Tuesday, July 13, 2010
I have been sick since Friday night when I returned from work at 10 PM. It is Tuesday late afternoon now. I feel somewhat better, but still weak and sick to my stomach. I have spent 4 days with primarily the only company being my pets. I drove all the way into work today, only to discover that I was way too ill to be there and had to turn around and drive the forty minutes back to Philly in torrential rains.
Illness, the short kind from which you recover in a matter of days, is a good reminder of how good things really are. I have had the long-term, life threatening,invasive procedure, lose your job, your apartment and your sanity kind of illness. In contrast, I can be grateful, for this one will surely pass, spending a bit longer than I thought, but moving on...

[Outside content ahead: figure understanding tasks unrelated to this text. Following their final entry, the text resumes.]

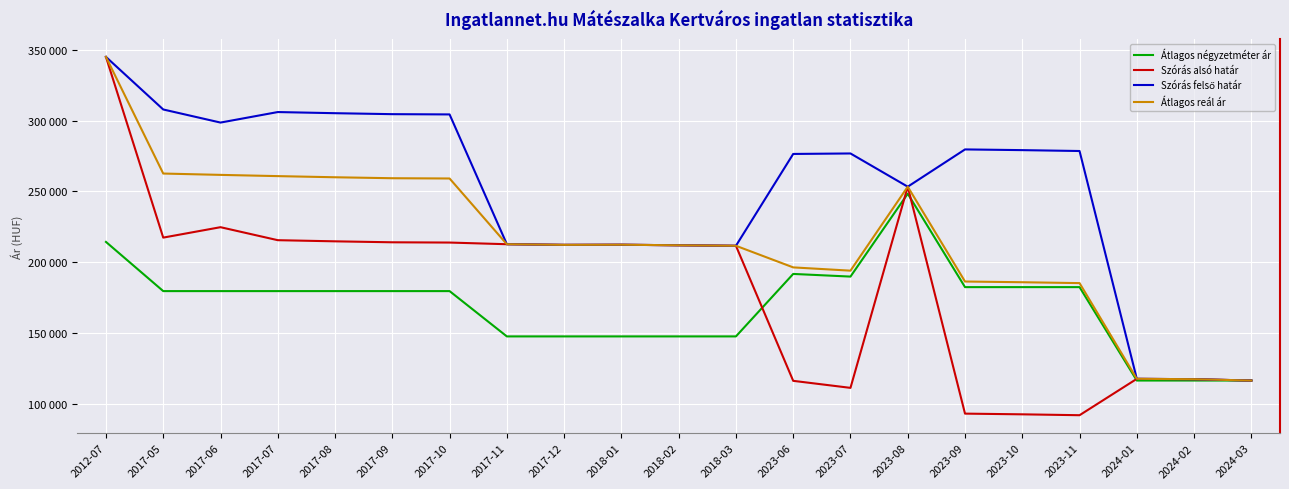

Is this an area chart (filled region under the line)?

No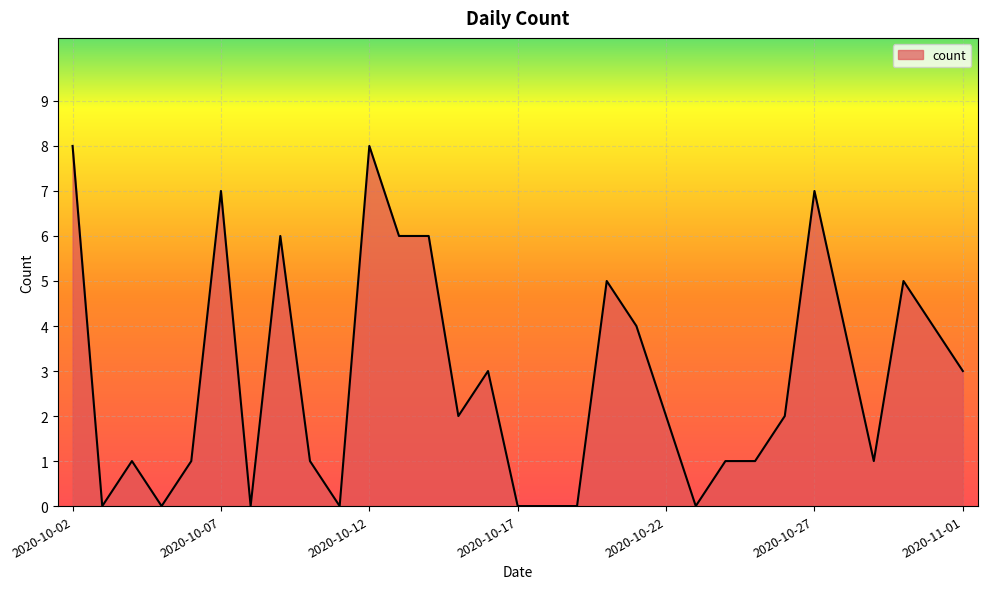

Reading left to right, extract all data points from this chart.

8	0	1	0	1	7	0	6	1	0	8	6	6	2	3	0	0	0	5	4	2	0	1	1	2	7	4	1	5	4	3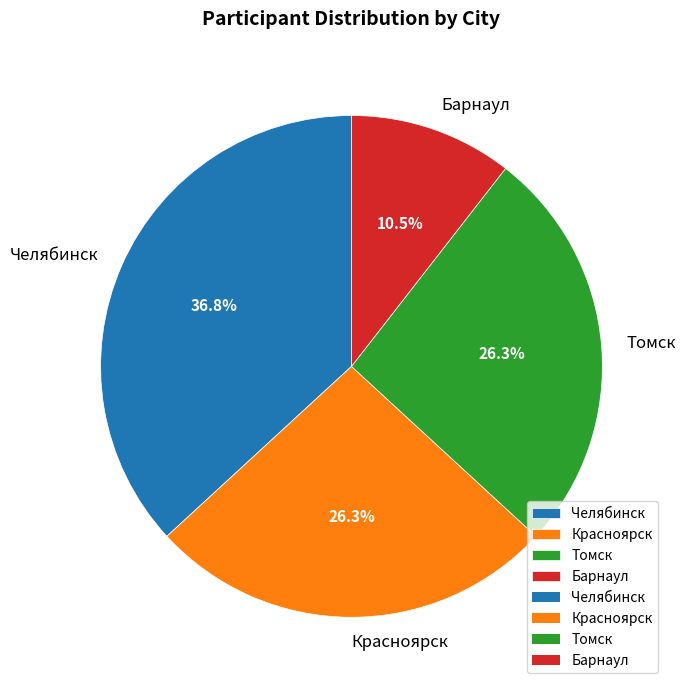

To the nearest percent, what percentage of the pie is Красноярск?

26%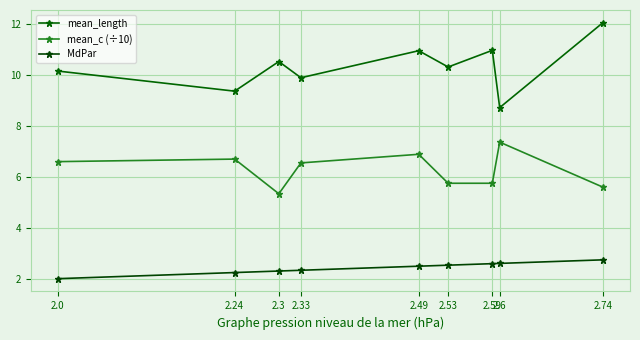

How many data points does each series have?

9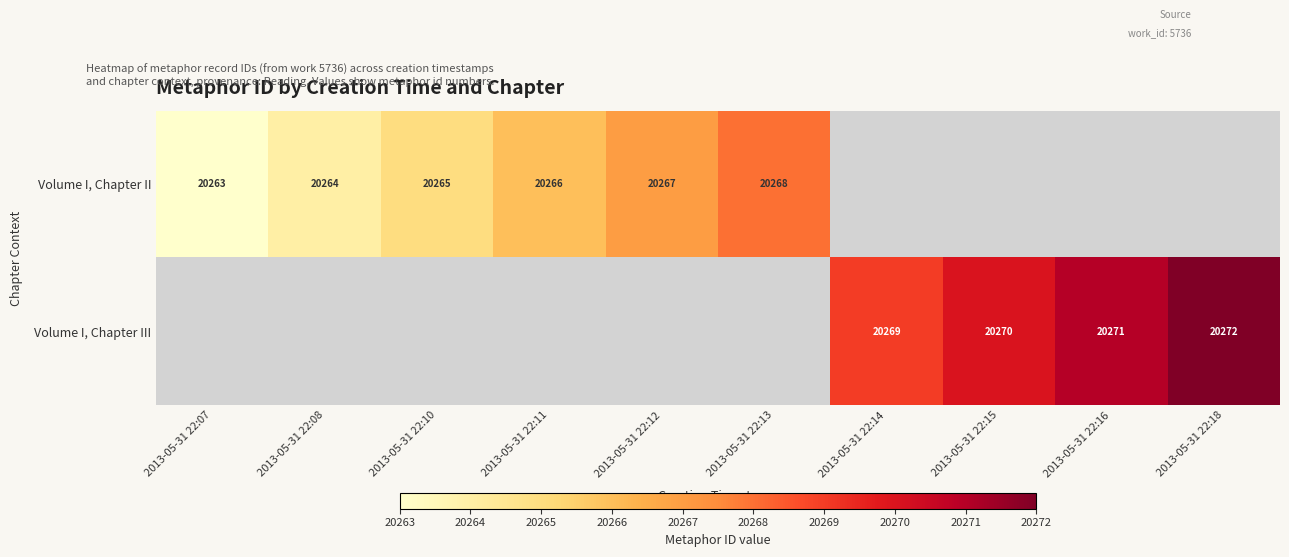

True or false: Volume I, Chapter II has a value of 28698 at 2013-05-31 22:07.

False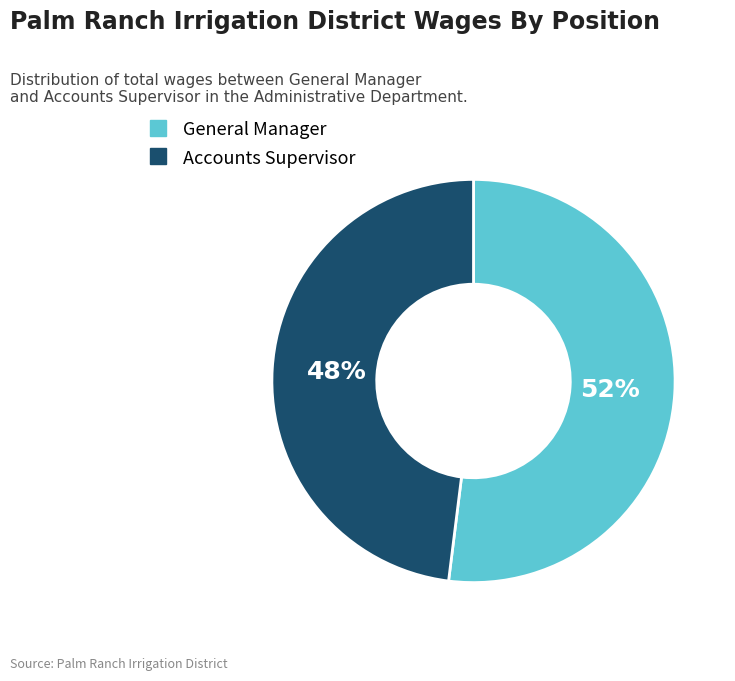

What is the ratio of the value at General Manager to the value at Accounts Supervisor?

1.1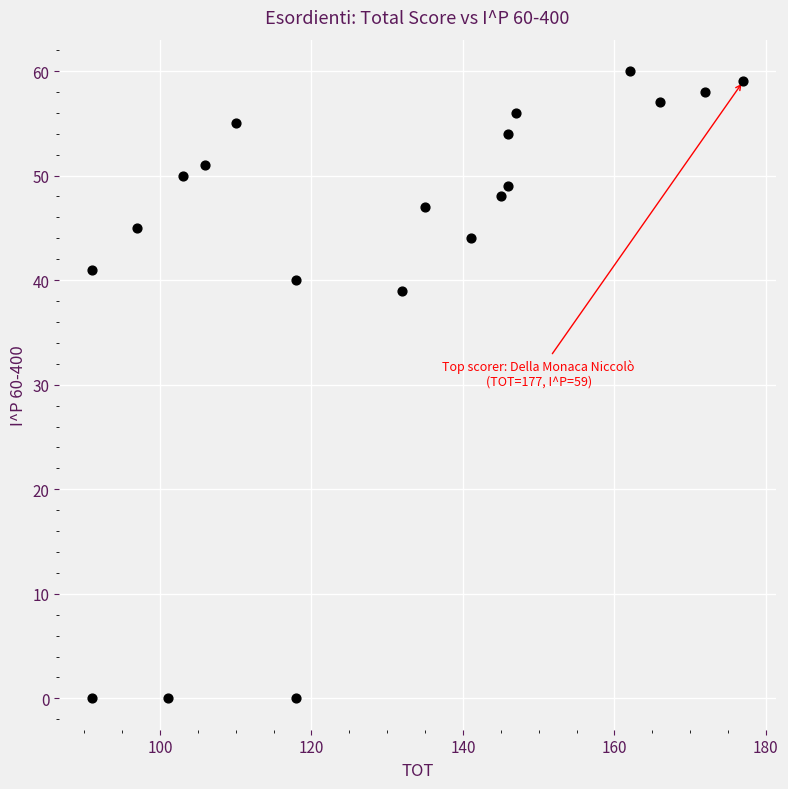

What Y value in the scatter plot is closest to 30?

39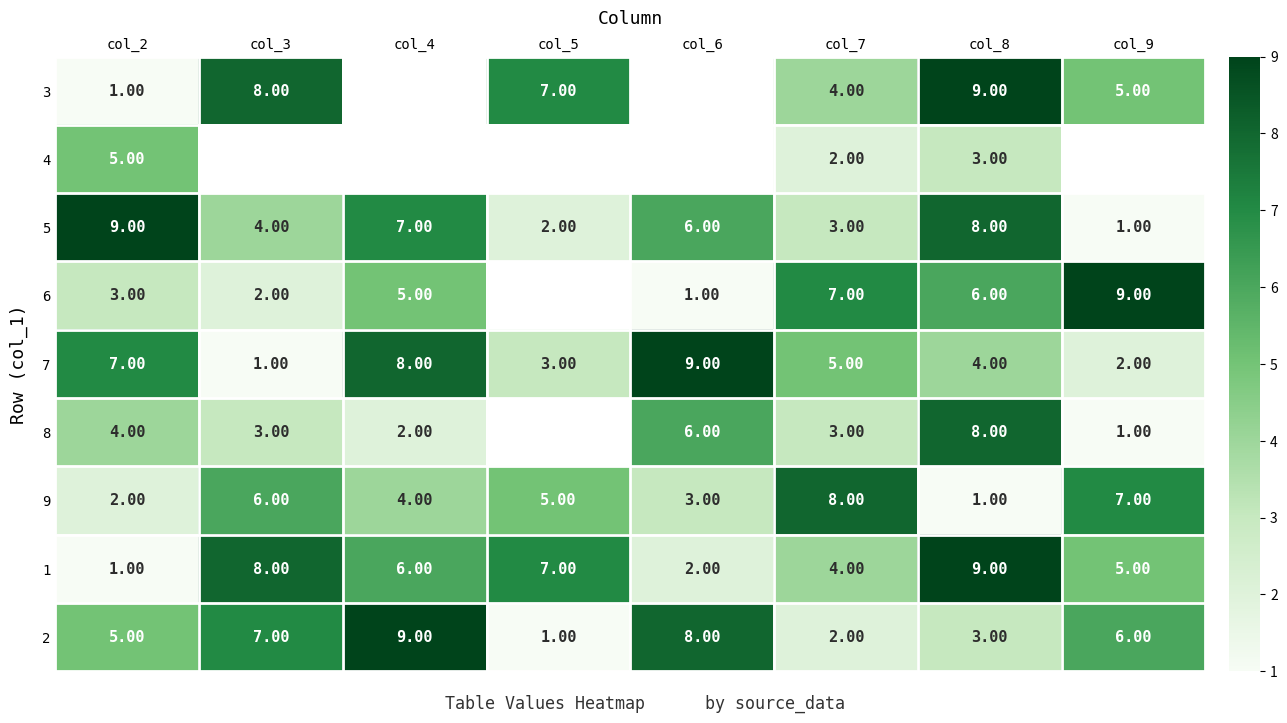

What is the difference between the maximum and minimum values in the 1 series?

8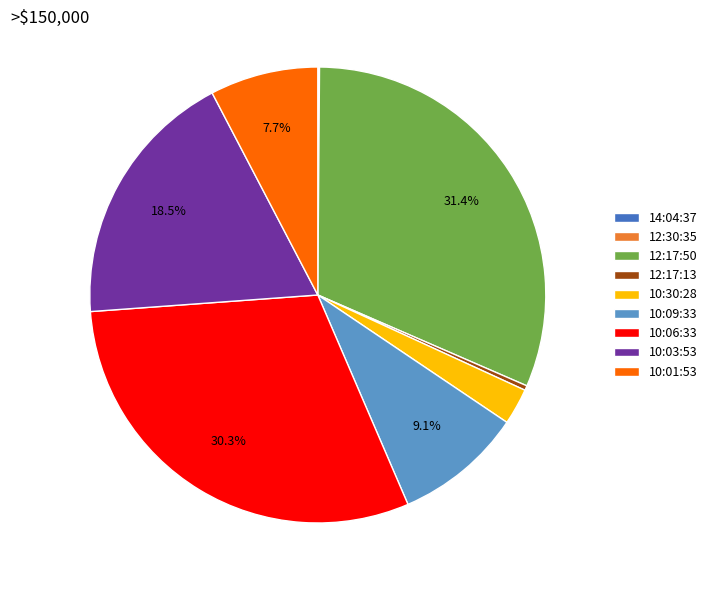

What is the ratio of the value at 10:01:53 to the value at 10:06:33?

0.3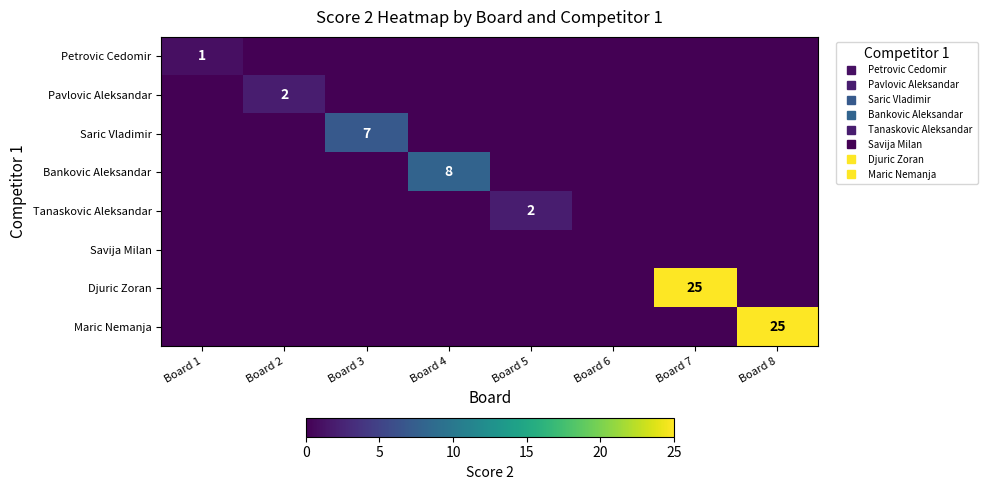

Which category has the highest value in the Bankovic Aleksandar series?

Board 4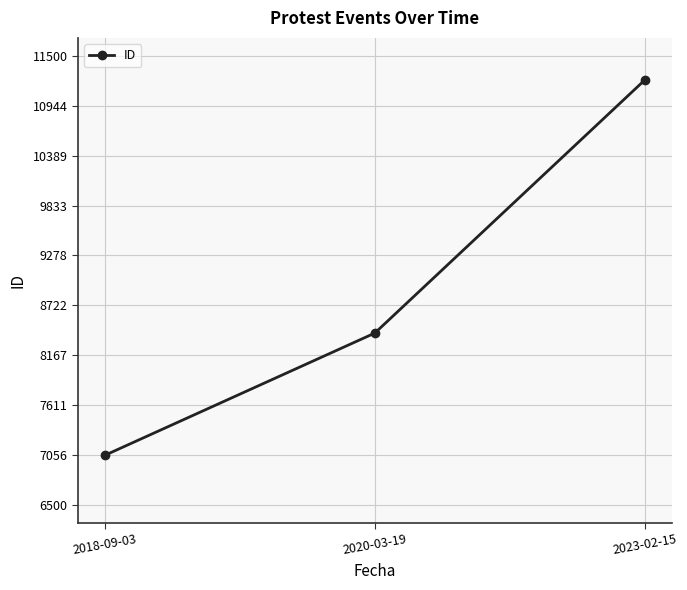

What is the change in value from 2018-09-03 to 2020-03-19?

+1360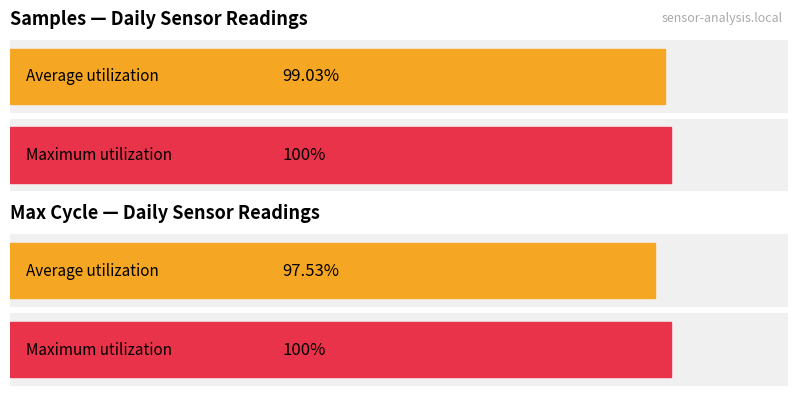

The value of Max_cycle at 28 is 30364. True or false?

False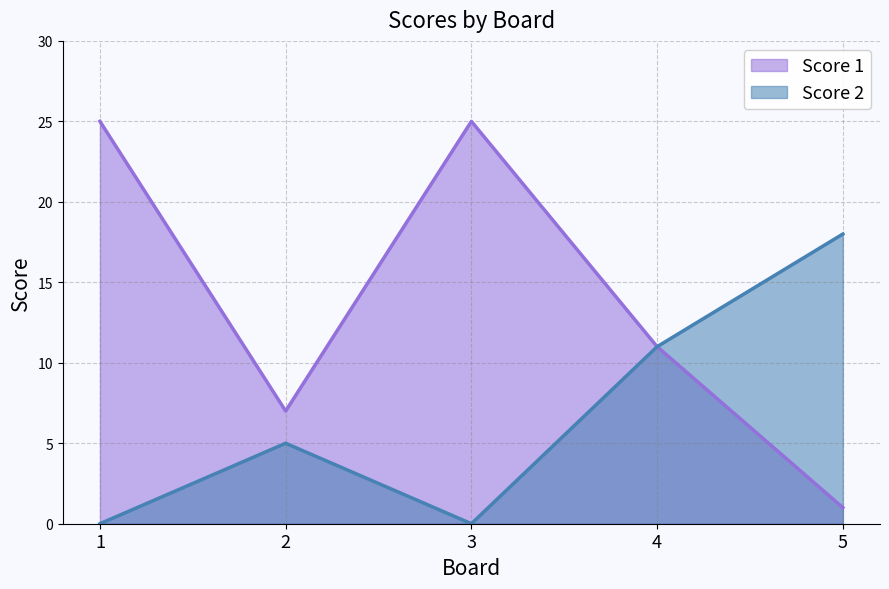

Reading left to right, list all the values displayed in this chart.

Score 1: 25	7	25	11	1
Score 2: 0	5	0	11	18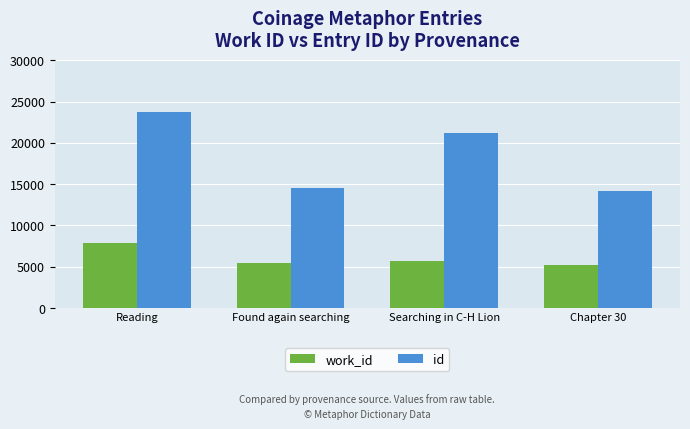

What is the lowest value of the work_id series?

5244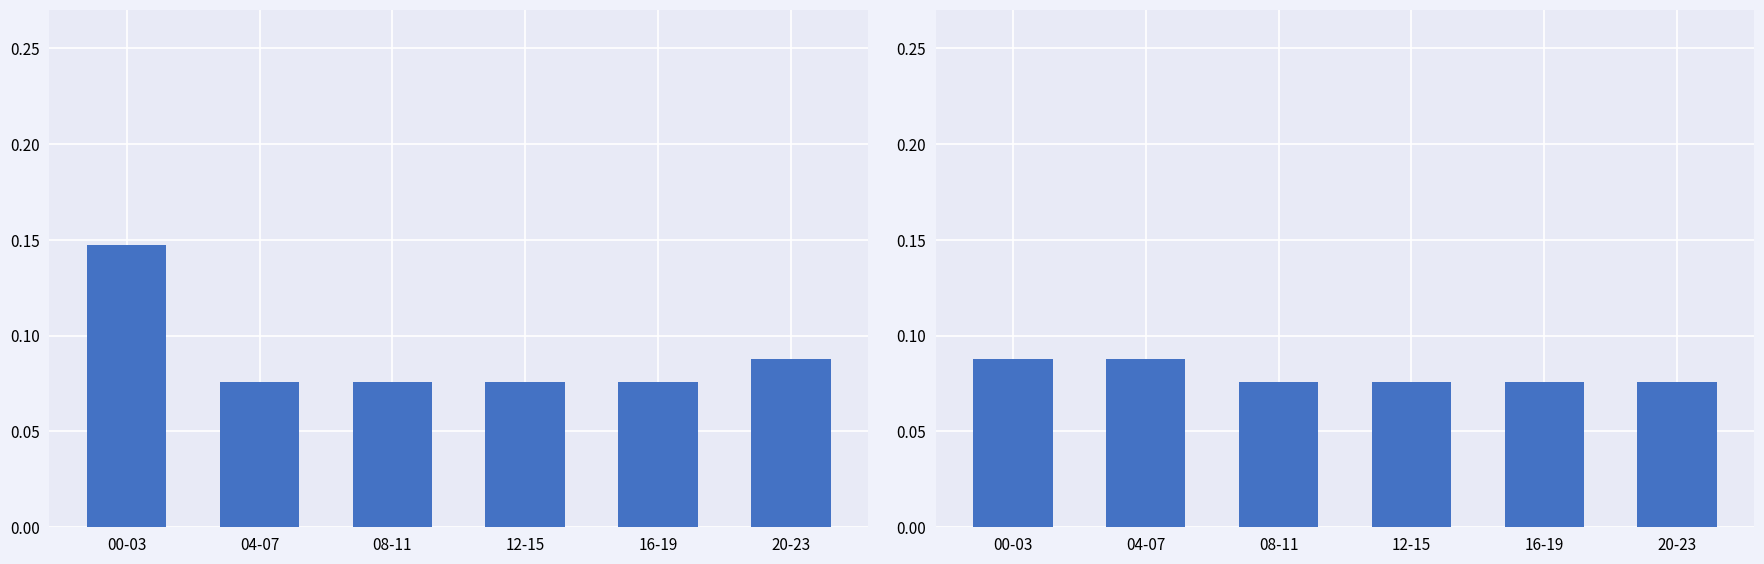

What is the value of the 5th bar from the left?

0.1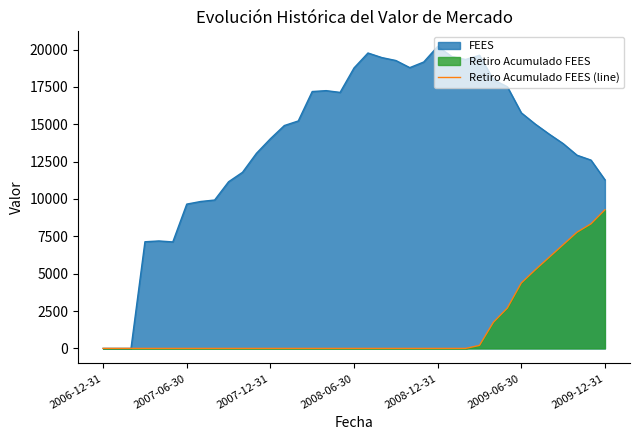

Which category has the lowest value across all series?

2006-12-31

That said, sometimes my mind wants to burrow into that rodent's nest...all of those irrational, hopeless thoughts that scurry across the background of my mind. I am getting skilled at catching them, trapping them, and releasing them elsewhere. Most of the time, I'm good at that. Then, there is that one thought that gnaws on the corner of my psyche, the "what if," "what if," "what if" rodent that wants to shred my newly built foundation, that wants to eat away at my newly dug posts.
Nope. Sorry. Move along. I will feel better tomorrow or the next day. Just Move along.